Anonymous Monk has asked for the wisdom of the Perl Monks concerning the following question:

Hello monks! I want to write a piece of code that will grab the last x characters (60 in particular) out of a string. Must I use substrings or is there anything else I should consider?

Replies are listed 'Best First'.
Re: get last characters out of string?
by Limbic~Region (Chancellor) on May 03, 2006 at 23:20 UTC
Re: get last characters out of string?
by GrandFather (Saint) on May 03, 2006 at 23:21 UTC

    substr is the way to go:

    use strict; use warnings; my $str = '1234567890' x 10; print substr $str, -60;

    Prints:

    123456789012345678901234567890123456789012345678901234567890

    DWIM is Perl's answer to Gödel
Re: get last characters out of string?
by davido (Cardinal) on May 04, 2006 at 05:14 UTC

    Another possibility. ...this one caters to the irrational fear of substr:

    my $found; $string =~ m/(.{60})\z/s and $found = $1;

    Dave

Re: get last characters out of string?
by Fletch (Bishop) on May 03, 2006 at 23:23 UTC

    You want to get a substring, but you don't want to use substr?

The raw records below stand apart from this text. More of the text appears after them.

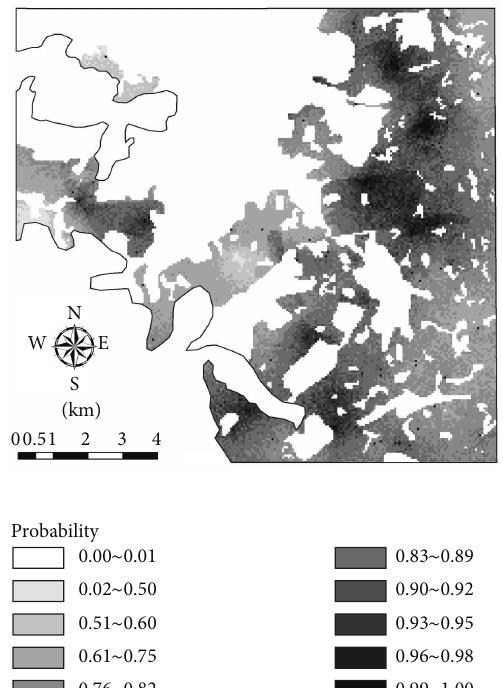
Figure 5: The probability map of Cd exceeding the composite soil environmental quality standard II of China for Cd in soil (referring to Table 1).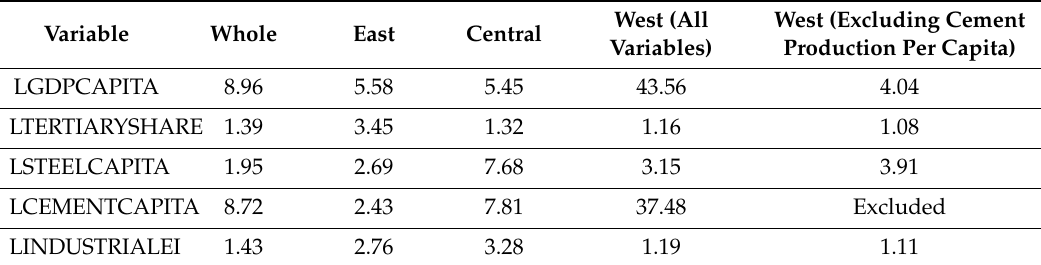
Table 7. Results of the variance inflation factor (VIF)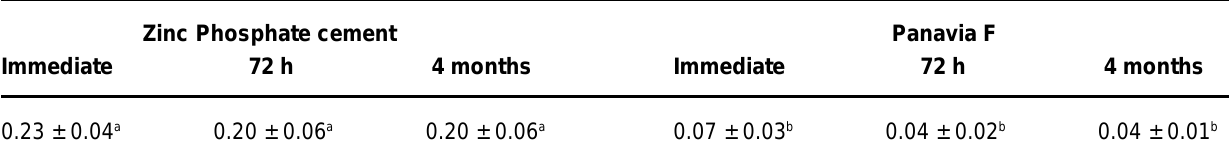
TABLE 1- Tensile force values (kN) required for post dislodgment after different periods between root canal obturation and post cementation with the two cements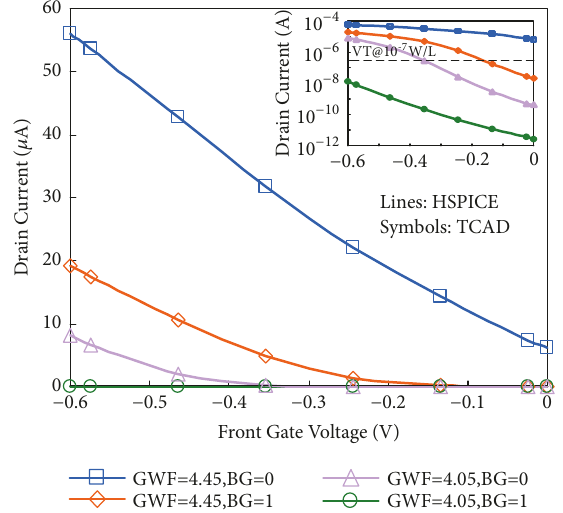
Figure 6: The currentcharacteristicresults of P-type DT IG FinFET from Sentaurus Device and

That's almost as inane as the people that periodically show up posting who want to iterate over the contents of an array but not use foreach or map or while.

    I mean you certainly could use substr, but why be explicit when you can obtusely use /(.{1-60})$/ instead.

      Maybe he thought he had to do

      my $start = length($str) - 60; $start = 0 if $start < 0; $substr = substr($str, $start);

      and was looking for a simpler right function? True, he should have read the docs closer, but *understanding* the docs can sometimes be hard.